### Supplied data
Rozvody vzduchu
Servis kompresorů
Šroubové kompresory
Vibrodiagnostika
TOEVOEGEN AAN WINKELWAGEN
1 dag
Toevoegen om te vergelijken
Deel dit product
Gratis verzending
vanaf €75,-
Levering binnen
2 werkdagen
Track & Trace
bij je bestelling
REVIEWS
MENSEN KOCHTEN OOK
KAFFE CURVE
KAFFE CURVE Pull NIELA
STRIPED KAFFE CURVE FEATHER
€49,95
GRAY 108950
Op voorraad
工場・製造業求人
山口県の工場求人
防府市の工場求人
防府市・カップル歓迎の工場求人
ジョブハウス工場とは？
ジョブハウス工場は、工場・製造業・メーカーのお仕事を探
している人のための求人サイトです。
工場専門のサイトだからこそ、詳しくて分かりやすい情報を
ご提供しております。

...

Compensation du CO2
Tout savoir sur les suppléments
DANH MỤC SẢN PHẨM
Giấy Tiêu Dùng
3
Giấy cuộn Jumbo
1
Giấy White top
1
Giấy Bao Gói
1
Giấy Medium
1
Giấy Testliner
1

### Exercise requirements
Show every line of the data in which the word "CURVE" appears.

### Answer box
KAFFE CURVE
KAFFE CURVE Pull NIELA
STRIPED KAFFE CURVE FEATHER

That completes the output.